Coordinates of the center of a circle, radius, initial and final angles of a sector are given. How to find coordinates of the endpoints of a segment (A and B) connecting borders of sector in its widest part? The segment is parallel to axis X. On image the endpoints of a segment are noted by green points. Whether there is any known formula? I will be grateful if you give the reference to the corresponding theory as I didn't find the answer in the Web.

Thanks in advance.
Compute the endpoints of the two radii delimiting your sector. Call them $P_1=(x_1,y_1)$ and $P_2=(x_2,y_2)$. Now you need to do a bunch of case distinctions. Consider the three possible $y$ values $y_0,y_1,y_2$ of the center and the two endpoints. Sort them in increasing order. Then investigate the three cases where your line is at one of these positions, and also the two cases where the line is between two of these positions. In each of these cases, you have to check whether a line at that position would intersect the sector in one or two segments, and if it intersects in one segment, which of the endpoints lies on a radius and which lies on the circle.
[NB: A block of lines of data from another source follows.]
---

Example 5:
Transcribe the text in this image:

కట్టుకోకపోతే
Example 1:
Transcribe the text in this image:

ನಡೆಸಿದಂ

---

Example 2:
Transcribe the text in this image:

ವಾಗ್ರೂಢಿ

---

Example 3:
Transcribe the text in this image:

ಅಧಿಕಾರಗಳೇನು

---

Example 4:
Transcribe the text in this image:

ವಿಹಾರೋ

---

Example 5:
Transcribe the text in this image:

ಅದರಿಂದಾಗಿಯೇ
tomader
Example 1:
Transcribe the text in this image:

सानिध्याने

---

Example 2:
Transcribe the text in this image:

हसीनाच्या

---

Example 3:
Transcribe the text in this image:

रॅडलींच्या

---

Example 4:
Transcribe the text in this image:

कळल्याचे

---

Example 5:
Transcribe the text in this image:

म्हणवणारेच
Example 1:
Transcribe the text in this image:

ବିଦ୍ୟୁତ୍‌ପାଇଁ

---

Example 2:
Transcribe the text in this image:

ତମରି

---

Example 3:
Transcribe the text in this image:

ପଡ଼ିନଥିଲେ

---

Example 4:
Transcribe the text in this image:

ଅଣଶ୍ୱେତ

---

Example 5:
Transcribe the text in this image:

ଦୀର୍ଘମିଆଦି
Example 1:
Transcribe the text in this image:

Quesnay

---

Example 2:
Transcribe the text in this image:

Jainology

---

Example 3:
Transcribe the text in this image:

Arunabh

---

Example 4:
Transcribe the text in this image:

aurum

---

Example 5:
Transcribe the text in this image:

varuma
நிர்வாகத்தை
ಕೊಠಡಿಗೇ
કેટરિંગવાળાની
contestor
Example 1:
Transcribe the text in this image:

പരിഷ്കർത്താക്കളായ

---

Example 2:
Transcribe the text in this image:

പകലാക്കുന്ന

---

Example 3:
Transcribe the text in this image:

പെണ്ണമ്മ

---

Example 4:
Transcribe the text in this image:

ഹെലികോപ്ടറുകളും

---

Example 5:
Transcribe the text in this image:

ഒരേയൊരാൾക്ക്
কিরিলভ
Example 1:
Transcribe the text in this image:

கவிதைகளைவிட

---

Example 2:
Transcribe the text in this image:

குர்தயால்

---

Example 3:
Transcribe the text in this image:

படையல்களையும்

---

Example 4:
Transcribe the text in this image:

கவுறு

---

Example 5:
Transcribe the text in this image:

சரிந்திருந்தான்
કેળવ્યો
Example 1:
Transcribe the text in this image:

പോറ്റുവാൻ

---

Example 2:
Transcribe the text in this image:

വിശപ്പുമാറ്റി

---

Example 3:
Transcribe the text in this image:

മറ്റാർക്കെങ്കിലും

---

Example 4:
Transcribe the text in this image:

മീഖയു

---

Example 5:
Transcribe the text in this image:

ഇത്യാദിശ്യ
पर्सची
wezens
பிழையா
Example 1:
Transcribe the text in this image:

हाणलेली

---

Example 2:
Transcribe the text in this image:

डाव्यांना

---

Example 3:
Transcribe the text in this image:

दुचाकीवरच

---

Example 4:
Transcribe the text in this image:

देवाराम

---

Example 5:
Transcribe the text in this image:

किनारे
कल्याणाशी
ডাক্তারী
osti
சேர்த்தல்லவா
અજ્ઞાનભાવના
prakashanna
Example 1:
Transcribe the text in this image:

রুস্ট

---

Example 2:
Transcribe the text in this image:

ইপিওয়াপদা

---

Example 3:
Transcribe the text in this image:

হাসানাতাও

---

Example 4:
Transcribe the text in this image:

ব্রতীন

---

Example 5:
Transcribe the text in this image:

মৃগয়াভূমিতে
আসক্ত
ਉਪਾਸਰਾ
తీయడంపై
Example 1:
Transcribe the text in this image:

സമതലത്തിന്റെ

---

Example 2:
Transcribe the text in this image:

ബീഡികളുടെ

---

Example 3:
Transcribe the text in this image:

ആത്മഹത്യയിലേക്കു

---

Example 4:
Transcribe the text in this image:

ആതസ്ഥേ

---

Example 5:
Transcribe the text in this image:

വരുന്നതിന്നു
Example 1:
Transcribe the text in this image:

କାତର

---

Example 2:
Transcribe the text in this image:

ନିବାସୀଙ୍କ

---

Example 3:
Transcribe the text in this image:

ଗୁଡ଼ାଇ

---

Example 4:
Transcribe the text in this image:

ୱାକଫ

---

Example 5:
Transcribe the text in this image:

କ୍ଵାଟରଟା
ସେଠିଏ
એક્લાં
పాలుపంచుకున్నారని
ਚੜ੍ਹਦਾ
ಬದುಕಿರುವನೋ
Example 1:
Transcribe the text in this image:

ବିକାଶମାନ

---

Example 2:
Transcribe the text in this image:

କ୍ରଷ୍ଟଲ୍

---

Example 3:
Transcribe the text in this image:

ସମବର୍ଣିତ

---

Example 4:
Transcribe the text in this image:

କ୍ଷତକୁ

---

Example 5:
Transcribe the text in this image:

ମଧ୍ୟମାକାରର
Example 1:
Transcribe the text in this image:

For points on the circle, you can compute the corresponding $x$ value as a function of $y$. That's a quadratic equation, yielding two points, one on the left half of the circle and one on the right. For cases with fixed $y$ value, simply compute the length. For ranges, express the length as a function of $y$ and describe the maximum as the position where the derivative becomes zero. This will lead you to one length for each of the cases. Pick the maximum.
All these case distinctions are far from pretty, but I can see no more elegant solution. If you have any questions how to perform one of the steps I sketched above, feel free to ask. I won't write down all the case distinctions for you, though.